Cnidaria: biological immortality and rejuvenation for the jellyfish Turritopsis nutricula

Small in size, but long in life expectancy. The jellyfish Turritopsis nutricula measures only 5 mm in diameter, but could live ad vitam æternam. Native to the Caribbean Sea, the species is nowadays very widespread. Several specialists are worried about its proliferation over the whole globe.

Thanks to a particular cellular process called transdifferentiation, the animal is able to stop its aging and even to become younger. It is already known that the best way to push a Turritopsis Nutricula to regenerate is to stress it. For example, in case of an injury, the process starts immediately and within a few days, the jellyfish returns to its juvenile stage and starts a new life.

This makes it an exceptional subject of study for biologists and geneticists, and a subject of interest for some pharmaceutical groups who are already considering the production of a rejuvenating cream containing Turritopsis DNA. « It’s as if a butterfly were able to go back to the caterpillar stage, » says Stefano Piraino, a professor at the University of Salento in Italy.

Dormancy as a longevity strategy

Dormancy is a term that covers all forms of slowed life. 

It is the period in the life cycle of an organism when growth, development and/or physical activity (in animals) are temporarily stopped. This reduces metabolic activity and thus helps the organism to conserve energy.

Especially in extreme environments, or ones of a very seasonal nature, dormancy can only be an adaptive strategy if a stimulus for the seed to move from a « dormant » to a « non-dormant » state is made possible at the « right time ». And indeed, dormancy often does indeed cease when environmental conditions permit.
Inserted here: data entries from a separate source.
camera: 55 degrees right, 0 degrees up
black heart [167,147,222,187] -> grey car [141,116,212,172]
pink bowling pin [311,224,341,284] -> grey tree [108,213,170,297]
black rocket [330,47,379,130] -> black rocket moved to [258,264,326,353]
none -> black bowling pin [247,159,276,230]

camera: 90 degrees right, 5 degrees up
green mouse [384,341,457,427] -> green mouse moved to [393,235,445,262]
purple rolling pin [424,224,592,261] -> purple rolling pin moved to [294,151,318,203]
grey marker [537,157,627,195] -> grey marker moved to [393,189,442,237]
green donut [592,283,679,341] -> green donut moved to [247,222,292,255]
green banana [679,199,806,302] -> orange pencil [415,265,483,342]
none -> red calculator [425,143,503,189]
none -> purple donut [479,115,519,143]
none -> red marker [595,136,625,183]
The longevity of a seed (the length of time it can remain in a dormant state without losing its ability to germinate) is highly variable. In plants, all the intermediaries exist, between the seed of the lotus which holds the record of longevity (about1000 years) and the seeds of cocoa tree, little dehydrated, which must, under pain of death, find, in the few days following their maturation, conditions allowing their germination. Scientists have even managed to germinate seeds of silence (a plant with white flowers) frozen for nearly 32,000 years in the Siberian subsoil! 
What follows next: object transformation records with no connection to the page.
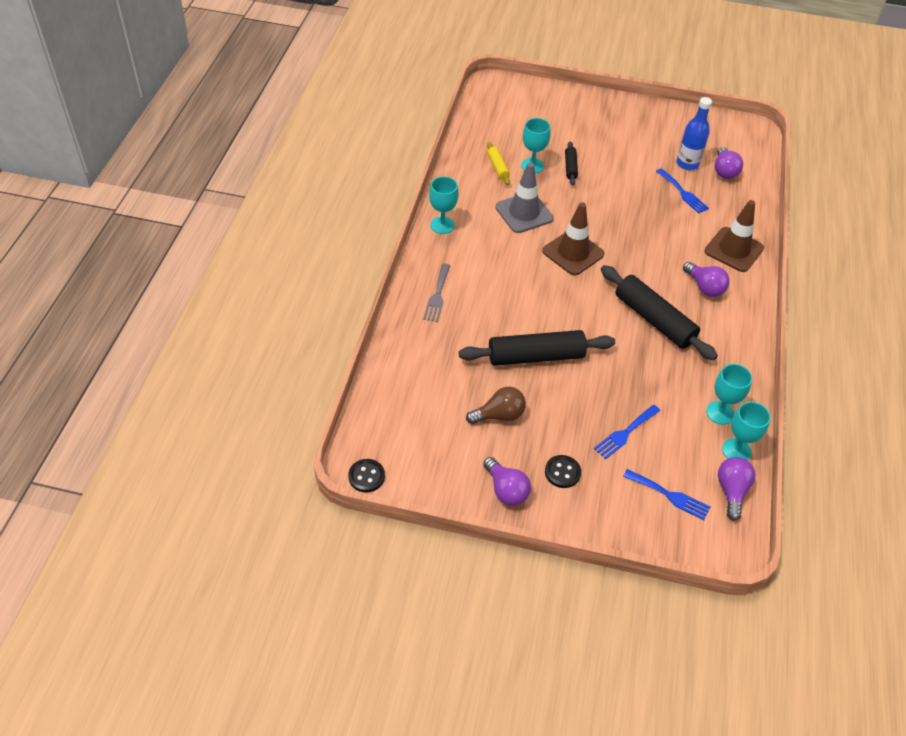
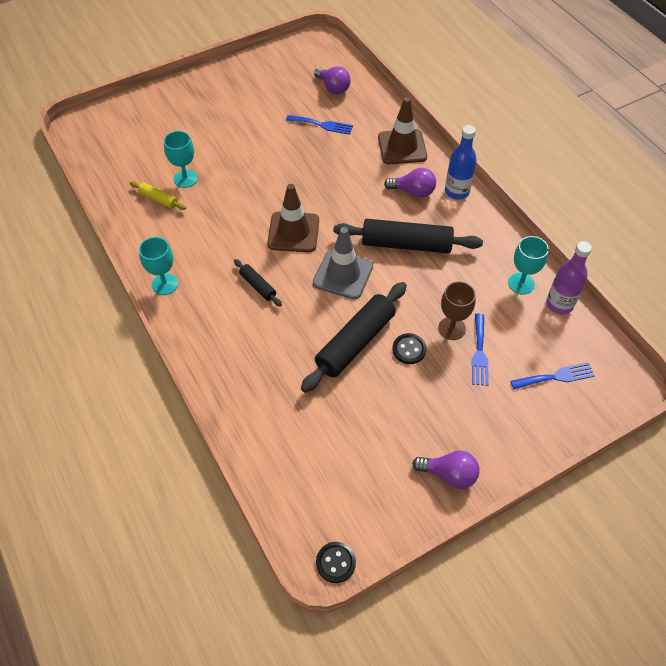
camera: 40 degrees left, 5 degrees up
grey fork [423,264,451,322] -> none
brown light bulb [466,387,526,424] -> none
grey traffic cone [495,162,554,233] -> grey traffic cone moved to [313,227,373,299]
black button [545,455,581,488] -> black button moved to [392,333,427,364]
black rolling pin [565,141,578,186] -> black rolling pin moved to [234,259,282,307]
blue bottle [676,97,712,170] -> blue bottle moved to [445,125,477,200]
purple light bulb [718,457,755,521] -> none
turquoise goblet [722,402,771,461] -> purple bottle [546,241,592,315]
none -> brown goblet [438,281,476,340]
Although costly, the dormancy strategy prevents all individuals carrying the same genotype from simultaneously encountering an environment not conducive to their survival or reproduction.
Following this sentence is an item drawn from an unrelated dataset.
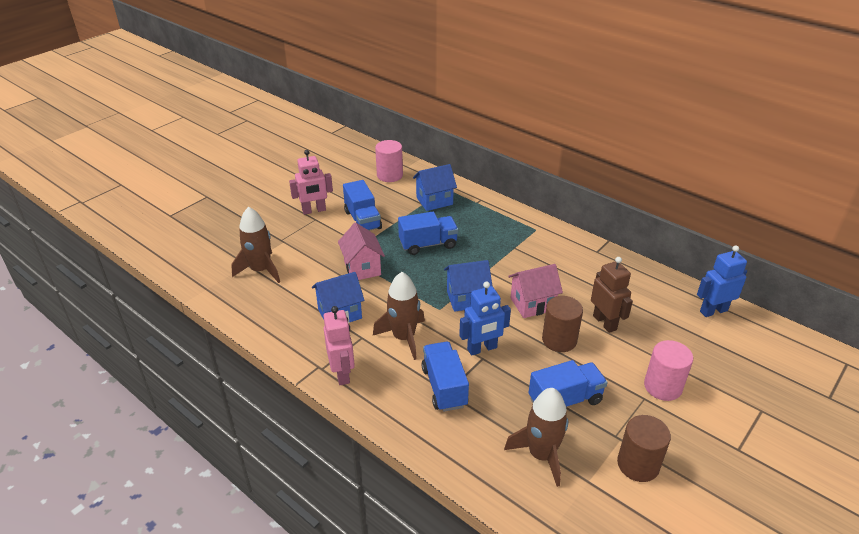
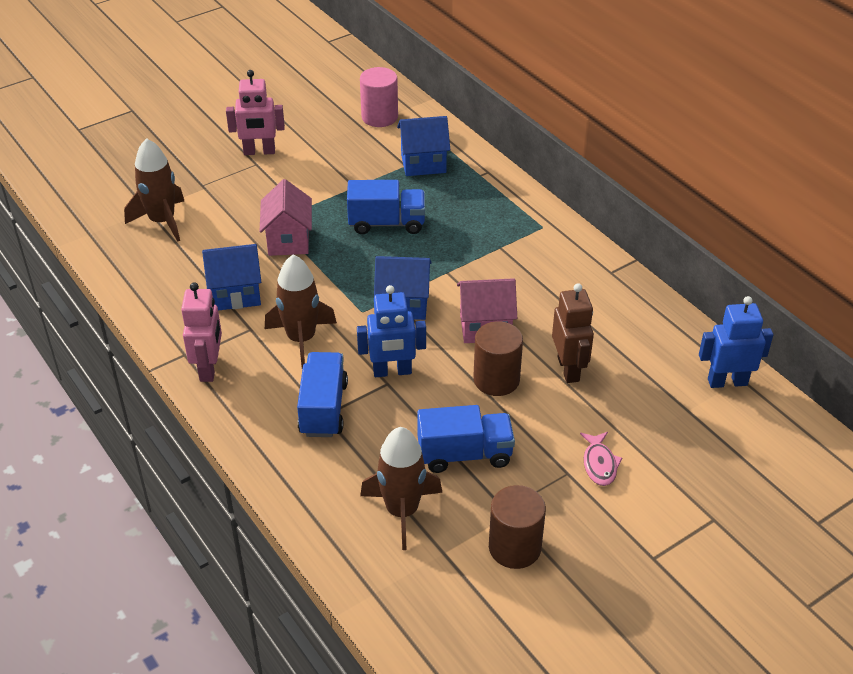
camera: 15 degrees right, 5 degrees up
blue truck [343,180,382,231] -> none
pink cylinder [644,340,693,401] -> pink fish [580,432,622,486]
A rotifer survived 24,000 years of freezing in the Arctic permafrost.

Bdelloid rotifers generally live in aquatic environments and have an incredible ability to survive. Russian scientists discovered these creatures in a core of frozen soil extracted from the Siberian permafrost using a drill.

In a study published recently in the journal Current Biology, the Russian researchers used radiocarbon dating to determine that the creatures they recovered from the permafrost (ground that is frozen year-round, except for a thin layer near the surface) were about 24,000 years old.

This is not the first time ancient life has been « revived » from a permanently frozen habitat.

Antarctic moss stems were successfully regenerated from a 1,000-year-old sample and a living campion flower was regenerated from seed tissue, probably stored by an Arctic squirrel, that had been preserved in 32,000-year-old permafrost. Simple worms, called nematodes, were « resurrected » from permafrost at two locations in northeastern Siberia in sediments more than 30,000 years old.


This month’s good news: Private investments for longevity. The European Union announces widespread health data sharing for its citizens by 2025.


  • Vitalik Buterin donates over $2 million to the Methuselah Foundation.
  • Michael Greve, founder of Forever Healthy, pledges 300 million to advance rejuvenation startups.
  • In an unfortunately poorly circulated document, the European Commission announces that it aims to have EU citizens able to share their health data with the healthcare providers and authorities of their choice by 2025. This would mean, if followed through, that European citizens will be able to easily share their data for scientific research, including healthy longevity.